On 30 September 2017, the Criminal Finances Act 2017 ("CFA") came into force in the UK introducing two new offences with regards to the facilitation of tax evasion. The first offence applies to businesses based anywhere in the world in relation to the facilitation of tax evasion in the UK. The second offence applies to businesses with a UK connection in relation to the facilitation of tax evasion abroad (where the conduct is criminal tax evasion both in the UK and the other jurisdiction).
The CFA attributes strict liability to an entity's failure to prevent the facilitation of tax evasion committed by an associated person of the entity. This means that it is not necessary for the prosecution to establish that the entity being charged knew about the tax evasion and ignorance will not be a defence.
An "associated person" is defined widely and includes employees, agents acting on behalf of the entity, or any other person performing services on behalf of an entity.
There has been press suggesting that franchising relationships could be caught under the CFA. However, by and large we do not believe that the CFA will be an issue for franchisors as in the majority of cases a franchisee should not qualify as an "associated person", since the franchisee acts on its own behalf and on its own account rather than on behalf of the franchisor. A franchisee might be considered an associated person under the CFA:
if the franchisee acts as an agent for the franchisor by performing services on their behalf, for example in the context of national account work; or
if the franchisor exerts an unusually high level of control over its franchisee (note also the possible impact of joint employer status)
if the franchisee and franchisor enter into a master franchise development arrangement, whereby the franchisee acts to develop the franchising network
but it is currently too early to tell whether the courts will apply a broad construction to the term "associated person" to encompass activities such as marketing or selling the franchisor's products, even though the franchisee would do so on its own behalf and at its own account.
The risk of being caught by the CFA is much higher for companies that use subcontractors or service providers, as unlike a typical franchisee, these will act on behalf of the company instructing them so will meet the criteria of being an "associated person" under the CFA.
Foreign Tax Evasion
The CFA also expands the offence to the facilitation of foreign tax evasion.

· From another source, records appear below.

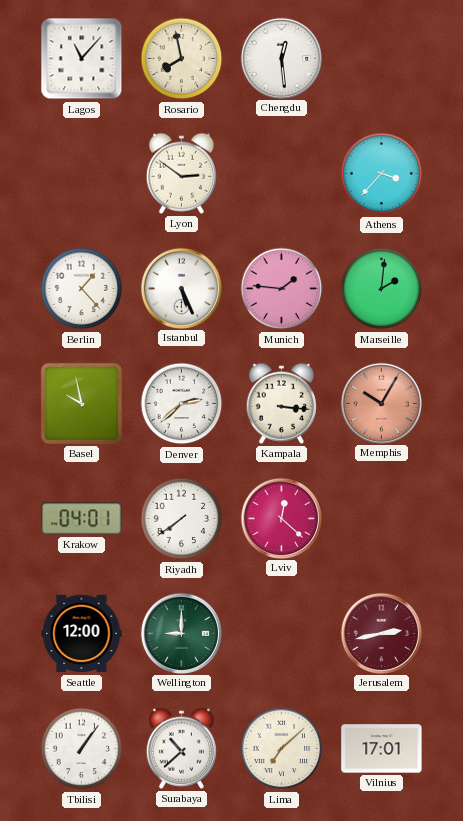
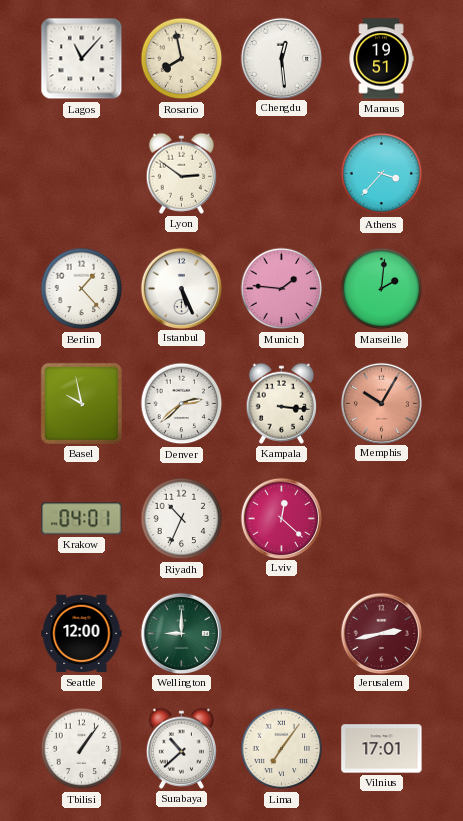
Manaus: none -> 19:51
Riyadh: 7:39 -> 10:34
Lima: 7:08 -> 7:06
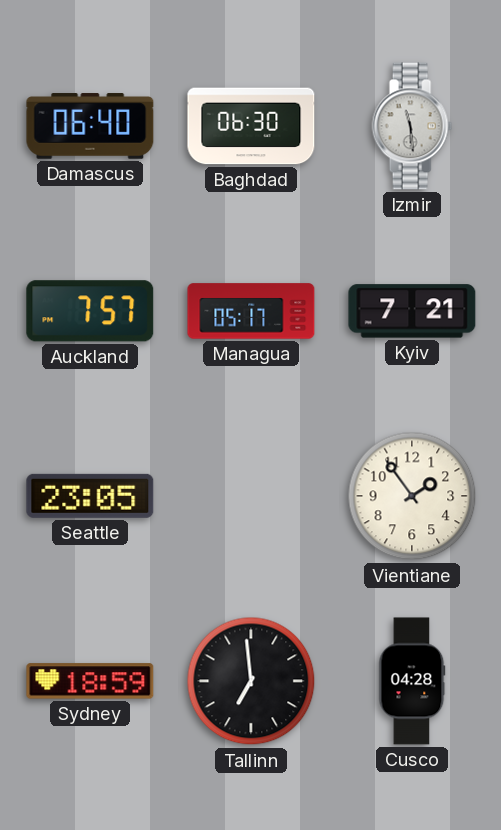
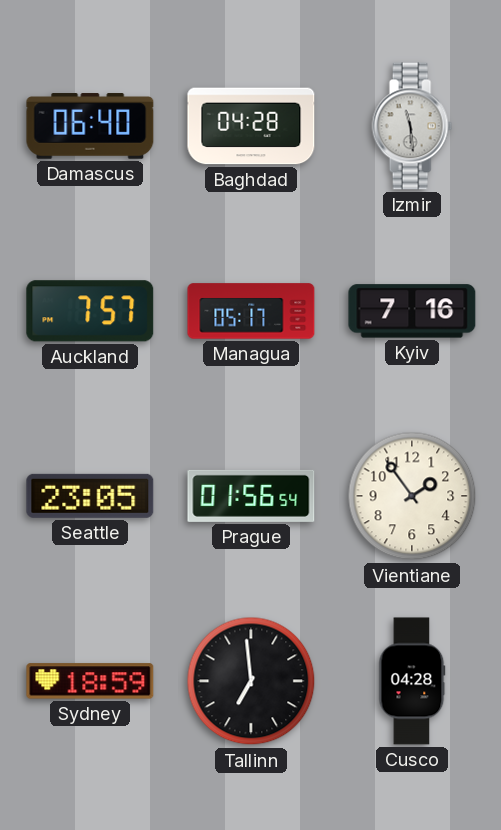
Baghdad: 06:30 -> 04:28
Kyiv: 7:21 -> 7:16
Prague: none -> 01:56
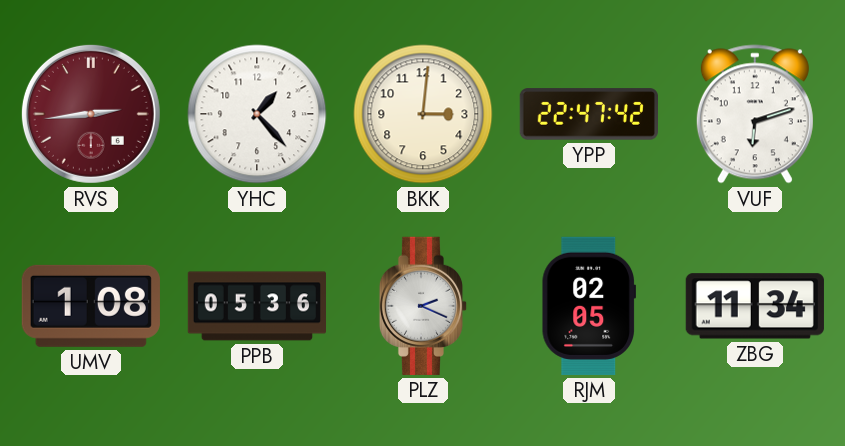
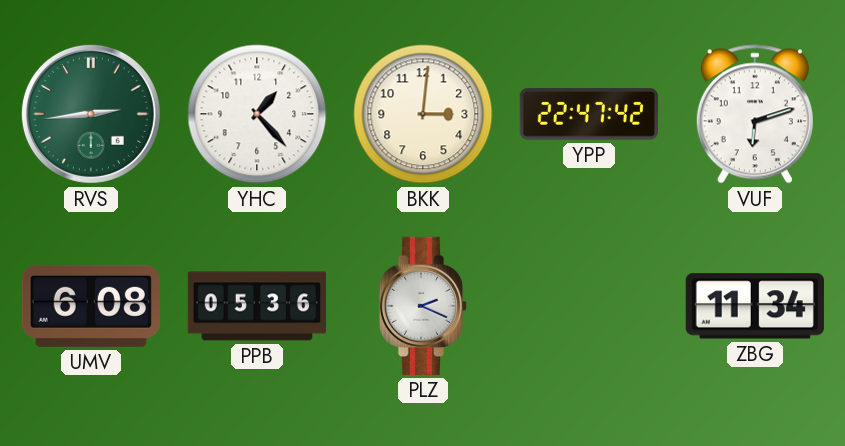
RVS dial: burgundy -> green
UMV: 1:08 -> 6:08
RJM: 02:05 -> none
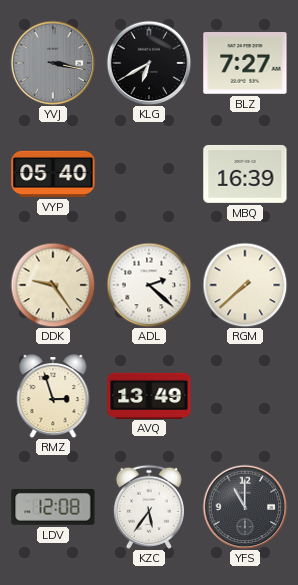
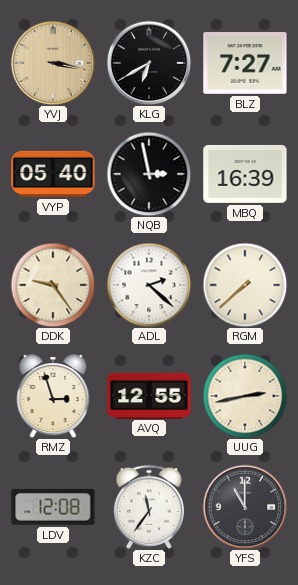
YVJ dial: grey -> champagne
NQB: none -> 2:58
AVQ: 13:49 -> 12:55
UUG: none -> 2:43
KZC: 5:36 -> 11:36
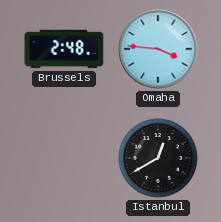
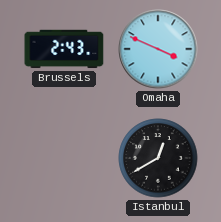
Brussels: 2:48 -> 2:43
Omaha: 3:46 -> 3:49
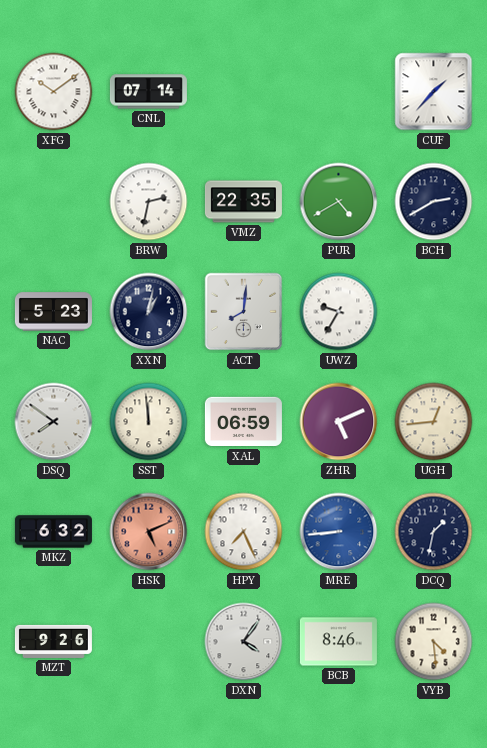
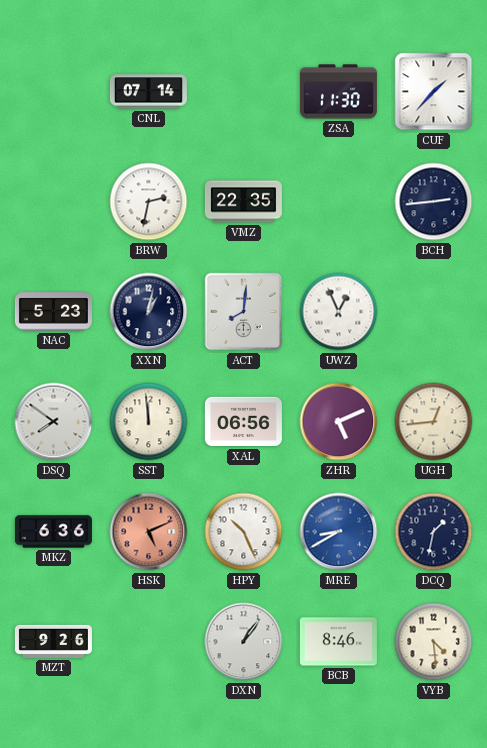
XFG: 10:09 -> none
ZSA: none -> 11:30
PUR: 4:40 -> none
BCH: 2:40 -> 2:44
UWZ: 9:35 -> 12:56
XAL: 06:59 -> 06:56
MKZ: 6:32 -> 6:36
HPY: 7:26 -> 10:26
MRE: 8:44 -> 8:40
DXN: 4:06 -> 1:06
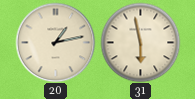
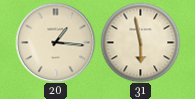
20: 1:13 -> 1:16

An entity with a nexus to the UK could be found liable for committing foreign tax evasion if the conduct passes the dual criminality test, which means that the conduct must be a criminal act under both the UK and the foreign law. A non-UK entity could also be found liable under the CFA if it or an associated person facilitates UK tax evasion.
What can companies do to protect themselves?
The CFA provides for a defence if an entity can show that it had in place reasonable procedures to prevent tax evasion (and is similar to the UK Bribery Act 2010 in that respect). Companies should first conduct a risk assessment to assess the nature and extent of their exposure to facilitation of tax evasion committed by associated persons. Following the risk assessment, companies should consider implementing reasonable prevention procedures such as applying tailored due diligence procedures to identify risks of criminal facilitation of tax evasion by associated persons, providing training to staff about the scope of the criminal offences and prevention procedures, and ongoing review of existing procedures.